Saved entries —

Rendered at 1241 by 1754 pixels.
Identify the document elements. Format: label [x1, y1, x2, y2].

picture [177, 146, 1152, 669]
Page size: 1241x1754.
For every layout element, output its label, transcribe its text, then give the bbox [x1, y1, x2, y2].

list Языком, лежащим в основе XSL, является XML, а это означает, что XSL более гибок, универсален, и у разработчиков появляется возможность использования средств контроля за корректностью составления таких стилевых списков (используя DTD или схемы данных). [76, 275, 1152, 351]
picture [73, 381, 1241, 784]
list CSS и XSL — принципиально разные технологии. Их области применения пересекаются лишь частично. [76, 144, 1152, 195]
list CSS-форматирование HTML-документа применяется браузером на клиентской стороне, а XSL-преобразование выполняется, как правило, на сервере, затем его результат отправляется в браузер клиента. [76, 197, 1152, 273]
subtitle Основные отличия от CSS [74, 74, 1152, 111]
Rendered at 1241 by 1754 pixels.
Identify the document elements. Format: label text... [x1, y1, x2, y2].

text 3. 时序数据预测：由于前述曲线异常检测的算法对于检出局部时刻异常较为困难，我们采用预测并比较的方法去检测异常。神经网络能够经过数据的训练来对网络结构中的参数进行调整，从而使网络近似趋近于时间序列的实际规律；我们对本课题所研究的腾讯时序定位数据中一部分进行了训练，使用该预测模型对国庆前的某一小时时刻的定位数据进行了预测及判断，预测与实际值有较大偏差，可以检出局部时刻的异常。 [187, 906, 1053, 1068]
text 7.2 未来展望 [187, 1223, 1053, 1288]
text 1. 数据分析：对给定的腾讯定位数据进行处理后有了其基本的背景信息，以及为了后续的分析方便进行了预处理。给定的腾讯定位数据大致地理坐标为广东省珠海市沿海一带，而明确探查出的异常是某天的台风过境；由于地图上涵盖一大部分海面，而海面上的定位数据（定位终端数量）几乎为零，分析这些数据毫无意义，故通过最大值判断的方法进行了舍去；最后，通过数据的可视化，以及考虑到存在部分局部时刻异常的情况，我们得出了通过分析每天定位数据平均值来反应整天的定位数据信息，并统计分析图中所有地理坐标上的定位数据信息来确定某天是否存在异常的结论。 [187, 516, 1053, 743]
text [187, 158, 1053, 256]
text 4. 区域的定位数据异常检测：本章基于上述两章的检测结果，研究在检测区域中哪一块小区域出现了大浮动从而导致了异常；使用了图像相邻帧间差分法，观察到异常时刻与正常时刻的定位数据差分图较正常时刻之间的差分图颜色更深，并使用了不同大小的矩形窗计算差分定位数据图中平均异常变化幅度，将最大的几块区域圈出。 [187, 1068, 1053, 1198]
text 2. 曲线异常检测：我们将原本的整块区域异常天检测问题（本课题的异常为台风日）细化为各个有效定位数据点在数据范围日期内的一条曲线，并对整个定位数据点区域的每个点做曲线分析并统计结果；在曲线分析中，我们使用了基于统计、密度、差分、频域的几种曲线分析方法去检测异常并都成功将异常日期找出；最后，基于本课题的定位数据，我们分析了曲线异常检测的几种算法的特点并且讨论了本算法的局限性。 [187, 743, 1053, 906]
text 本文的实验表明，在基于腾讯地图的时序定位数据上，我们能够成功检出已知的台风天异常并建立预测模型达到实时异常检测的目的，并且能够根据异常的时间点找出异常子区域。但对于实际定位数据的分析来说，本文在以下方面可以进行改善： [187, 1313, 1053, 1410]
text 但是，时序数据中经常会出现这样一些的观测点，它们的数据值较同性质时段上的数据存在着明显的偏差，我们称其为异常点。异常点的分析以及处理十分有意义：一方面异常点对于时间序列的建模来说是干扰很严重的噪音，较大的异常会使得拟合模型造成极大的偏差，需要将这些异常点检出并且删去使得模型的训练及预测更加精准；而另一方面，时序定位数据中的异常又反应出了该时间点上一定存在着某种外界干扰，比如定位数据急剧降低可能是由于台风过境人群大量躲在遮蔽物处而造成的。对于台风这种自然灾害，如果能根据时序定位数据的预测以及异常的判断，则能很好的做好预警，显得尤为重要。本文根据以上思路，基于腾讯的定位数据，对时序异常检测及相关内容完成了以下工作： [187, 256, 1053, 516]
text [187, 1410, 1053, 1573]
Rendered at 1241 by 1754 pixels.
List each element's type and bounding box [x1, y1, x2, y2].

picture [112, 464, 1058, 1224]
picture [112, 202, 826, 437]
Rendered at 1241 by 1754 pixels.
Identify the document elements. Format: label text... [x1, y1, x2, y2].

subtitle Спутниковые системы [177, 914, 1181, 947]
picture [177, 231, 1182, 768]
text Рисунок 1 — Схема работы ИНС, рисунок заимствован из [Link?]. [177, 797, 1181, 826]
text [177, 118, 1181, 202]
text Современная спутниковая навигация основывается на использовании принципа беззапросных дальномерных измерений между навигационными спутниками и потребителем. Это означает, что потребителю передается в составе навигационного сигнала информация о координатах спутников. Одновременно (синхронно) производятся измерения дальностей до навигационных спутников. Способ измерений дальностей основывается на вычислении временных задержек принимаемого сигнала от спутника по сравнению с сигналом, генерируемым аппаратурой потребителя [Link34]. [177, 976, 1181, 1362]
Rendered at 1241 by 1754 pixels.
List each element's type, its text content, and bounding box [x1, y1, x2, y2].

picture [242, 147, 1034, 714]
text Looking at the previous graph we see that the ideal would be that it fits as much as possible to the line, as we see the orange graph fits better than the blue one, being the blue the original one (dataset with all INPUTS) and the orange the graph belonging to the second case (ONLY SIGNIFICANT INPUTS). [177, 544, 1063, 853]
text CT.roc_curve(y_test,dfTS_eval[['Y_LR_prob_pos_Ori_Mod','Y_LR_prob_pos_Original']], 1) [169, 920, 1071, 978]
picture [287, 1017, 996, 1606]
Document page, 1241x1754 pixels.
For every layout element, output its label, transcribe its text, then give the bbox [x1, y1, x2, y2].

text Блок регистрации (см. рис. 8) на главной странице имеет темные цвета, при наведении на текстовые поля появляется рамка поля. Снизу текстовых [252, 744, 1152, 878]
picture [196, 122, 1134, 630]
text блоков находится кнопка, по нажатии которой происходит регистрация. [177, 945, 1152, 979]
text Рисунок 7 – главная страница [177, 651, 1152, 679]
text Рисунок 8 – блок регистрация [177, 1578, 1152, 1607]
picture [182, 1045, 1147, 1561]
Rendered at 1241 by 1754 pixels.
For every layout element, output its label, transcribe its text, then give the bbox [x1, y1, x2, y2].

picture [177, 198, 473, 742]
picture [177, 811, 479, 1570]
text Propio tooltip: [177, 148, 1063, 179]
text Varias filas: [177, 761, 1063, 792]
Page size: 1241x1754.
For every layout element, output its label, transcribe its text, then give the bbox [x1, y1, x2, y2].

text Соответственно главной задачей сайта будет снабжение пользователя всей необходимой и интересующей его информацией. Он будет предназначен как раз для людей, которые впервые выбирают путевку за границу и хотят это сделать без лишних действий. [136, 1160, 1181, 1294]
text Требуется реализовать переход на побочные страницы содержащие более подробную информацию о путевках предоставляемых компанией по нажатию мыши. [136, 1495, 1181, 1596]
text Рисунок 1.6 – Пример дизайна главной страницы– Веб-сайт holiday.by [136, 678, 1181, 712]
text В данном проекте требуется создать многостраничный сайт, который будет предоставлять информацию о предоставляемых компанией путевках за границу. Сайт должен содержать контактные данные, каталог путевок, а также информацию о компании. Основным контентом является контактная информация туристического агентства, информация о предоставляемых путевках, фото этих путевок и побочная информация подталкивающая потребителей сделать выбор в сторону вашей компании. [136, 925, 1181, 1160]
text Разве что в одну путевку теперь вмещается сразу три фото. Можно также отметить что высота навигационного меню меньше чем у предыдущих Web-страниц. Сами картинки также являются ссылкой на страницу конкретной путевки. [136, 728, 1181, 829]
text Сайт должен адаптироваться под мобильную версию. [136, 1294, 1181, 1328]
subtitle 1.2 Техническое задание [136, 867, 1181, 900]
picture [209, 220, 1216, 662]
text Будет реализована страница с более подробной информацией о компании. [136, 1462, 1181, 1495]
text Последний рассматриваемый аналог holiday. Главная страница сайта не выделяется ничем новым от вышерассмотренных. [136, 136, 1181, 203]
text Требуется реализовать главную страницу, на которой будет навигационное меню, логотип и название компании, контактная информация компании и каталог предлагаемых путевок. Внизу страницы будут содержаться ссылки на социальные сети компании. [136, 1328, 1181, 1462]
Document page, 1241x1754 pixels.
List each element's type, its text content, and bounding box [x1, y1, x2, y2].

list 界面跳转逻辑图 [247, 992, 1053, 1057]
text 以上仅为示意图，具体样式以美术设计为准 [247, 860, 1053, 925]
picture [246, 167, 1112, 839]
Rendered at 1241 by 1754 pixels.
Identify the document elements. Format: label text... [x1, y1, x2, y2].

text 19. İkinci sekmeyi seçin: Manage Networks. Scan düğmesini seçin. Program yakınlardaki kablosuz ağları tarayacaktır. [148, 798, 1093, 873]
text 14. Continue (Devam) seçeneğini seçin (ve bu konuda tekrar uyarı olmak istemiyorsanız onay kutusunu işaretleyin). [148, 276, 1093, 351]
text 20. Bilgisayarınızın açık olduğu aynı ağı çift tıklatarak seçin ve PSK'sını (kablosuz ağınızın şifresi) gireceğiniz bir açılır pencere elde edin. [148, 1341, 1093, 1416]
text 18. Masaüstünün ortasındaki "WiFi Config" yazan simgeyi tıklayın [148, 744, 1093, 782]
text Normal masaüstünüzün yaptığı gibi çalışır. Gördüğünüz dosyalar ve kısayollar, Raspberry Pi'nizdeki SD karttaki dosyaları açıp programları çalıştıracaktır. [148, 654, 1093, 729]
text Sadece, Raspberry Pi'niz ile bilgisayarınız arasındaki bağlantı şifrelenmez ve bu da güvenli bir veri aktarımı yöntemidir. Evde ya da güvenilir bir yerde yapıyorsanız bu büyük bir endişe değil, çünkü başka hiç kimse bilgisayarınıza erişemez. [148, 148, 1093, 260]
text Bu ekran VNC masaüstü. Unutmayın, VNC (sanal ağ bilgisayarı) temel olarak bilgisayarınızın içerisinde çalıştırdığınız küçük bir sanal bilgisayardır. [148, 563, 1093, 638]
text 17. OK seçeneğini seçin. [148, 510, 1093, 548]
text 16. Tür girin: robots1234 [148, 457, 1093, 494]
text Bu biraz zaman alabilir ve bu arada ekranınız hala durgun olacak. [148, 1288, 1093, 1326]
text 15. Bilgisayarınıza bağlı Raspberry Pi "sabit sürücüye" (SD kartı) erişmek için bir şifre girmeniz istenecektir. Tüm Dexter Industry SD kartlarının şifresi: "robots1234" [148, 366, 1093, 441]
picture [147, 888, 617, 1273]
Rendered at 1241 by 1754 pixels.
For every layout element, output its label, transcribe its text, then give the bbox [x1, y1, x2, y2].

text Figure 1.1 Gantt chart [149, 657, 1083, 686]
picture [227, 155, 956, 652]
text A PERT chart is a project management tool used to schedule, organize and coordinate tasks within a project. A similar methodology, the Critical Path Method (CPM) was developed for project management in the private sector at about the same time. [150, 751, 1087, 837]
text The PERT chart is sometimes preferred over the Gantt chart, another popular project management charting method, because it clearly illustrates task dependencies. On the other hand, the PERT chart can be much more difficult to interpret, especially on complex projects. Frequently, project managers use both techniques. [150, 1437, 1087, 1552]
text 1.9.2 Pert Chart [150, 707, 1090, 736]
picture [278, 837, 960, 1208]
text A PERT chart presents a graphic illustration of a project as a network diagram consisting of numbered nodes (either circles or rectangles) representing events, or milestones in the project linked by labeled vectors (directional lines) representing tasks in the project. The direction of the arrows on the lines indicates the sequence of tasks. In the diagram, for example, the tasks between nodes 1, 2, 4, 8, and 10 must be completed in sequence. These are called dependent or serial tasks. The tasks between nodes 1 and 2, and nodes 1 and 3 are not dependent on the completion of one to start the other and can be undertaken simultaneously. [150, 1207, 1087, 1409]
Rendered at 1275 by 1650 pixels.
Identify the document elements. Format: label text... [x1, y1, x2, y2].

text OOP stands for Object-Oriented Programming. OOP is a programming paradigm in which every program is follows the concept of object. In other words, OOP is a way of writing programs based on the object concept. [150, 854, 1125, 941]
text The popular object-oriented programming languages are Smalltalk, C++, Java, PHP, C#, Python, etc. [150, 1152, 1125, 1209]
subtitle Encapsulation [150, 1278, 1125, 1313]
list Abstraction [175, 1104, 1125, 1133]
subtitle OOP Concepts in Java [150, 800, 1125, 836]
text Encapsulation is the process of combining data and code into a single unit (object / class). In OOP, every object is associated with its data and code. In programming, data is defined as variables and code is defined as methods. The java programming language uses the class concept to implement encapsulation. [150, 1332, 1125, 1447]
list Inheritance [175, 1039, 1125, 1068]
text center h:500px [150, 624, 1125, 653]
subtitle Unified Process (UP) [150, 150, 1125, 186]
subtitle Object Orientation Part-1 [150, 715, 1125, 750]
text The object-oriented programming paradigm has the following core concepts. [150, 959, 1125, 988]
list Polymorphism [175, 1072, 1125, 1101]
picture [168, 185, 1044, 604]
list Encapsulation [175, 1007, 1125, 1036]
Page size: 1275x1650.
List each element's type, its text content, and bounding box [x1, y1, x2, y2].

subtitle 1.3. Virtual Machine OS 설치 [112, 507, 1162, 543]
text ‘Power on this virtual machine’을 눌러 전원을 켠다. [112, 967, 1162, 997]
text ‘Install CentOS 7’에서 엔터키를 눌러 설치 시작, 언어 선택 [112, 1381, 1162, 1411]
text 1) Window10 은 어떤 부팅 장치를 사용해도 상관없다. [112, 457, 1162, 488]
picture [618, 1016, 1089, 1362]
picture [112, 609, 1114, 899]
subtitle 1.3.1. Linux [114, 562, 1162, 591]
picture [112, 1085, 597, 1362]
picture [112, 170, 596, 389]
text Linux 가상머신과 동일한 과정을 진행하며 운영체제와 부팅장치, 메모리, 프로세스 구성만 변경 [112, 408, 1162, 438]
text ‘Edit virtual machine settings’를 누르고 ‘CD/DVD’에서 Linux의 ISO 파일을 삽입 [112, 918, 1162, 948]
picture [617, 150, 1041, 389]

Exercise description — Find where "Page size: 1275x1650." occurs in the data, and please write out that line through the last line exactly, with nothing else.

Your response —
Page size: 1275x1650.
List each element's type, its text content, and bounding box [x1, y1, x2, y2].

subtitle 1.3. Virtual Machine OS 설치 [112, 507, 1162, 543]
text ‘Power on this virtual machine’을 눌러 전원을 켠다. [112, 967, 1162, 997]
text ‘Install CentOS 7’에서 엔터키를 눌러 설치 시작, 언어 선택 [112, 1381, 1162, 1411]
text 1) Window10 은 어떤 부팅 장치를 사용해도 상관없다. [112, 457, 1162, 488]
picture [618, 1016, 1089, 1362]
picture [112, 609, 1114, 899]
subtitle 1.3.1. Linux [114, 562, 1162, 591]
picture [112, 1085, 597, 1362]
picture [112, 170, 596, 389]
text Linux 가상머신과 동일한 과정을 진행하며 운영체제와 부팅장치, 메모리, 프로세스 구성만 변경 [112, 408, 1162, 438]
text ‘Edit virtual machine settings’를 누르고 ‘CD/DVD’에서 Linux의 ISO 파일을 삽입 [112, 918, 1162, 948]
picture [617, 150, 1041, 389]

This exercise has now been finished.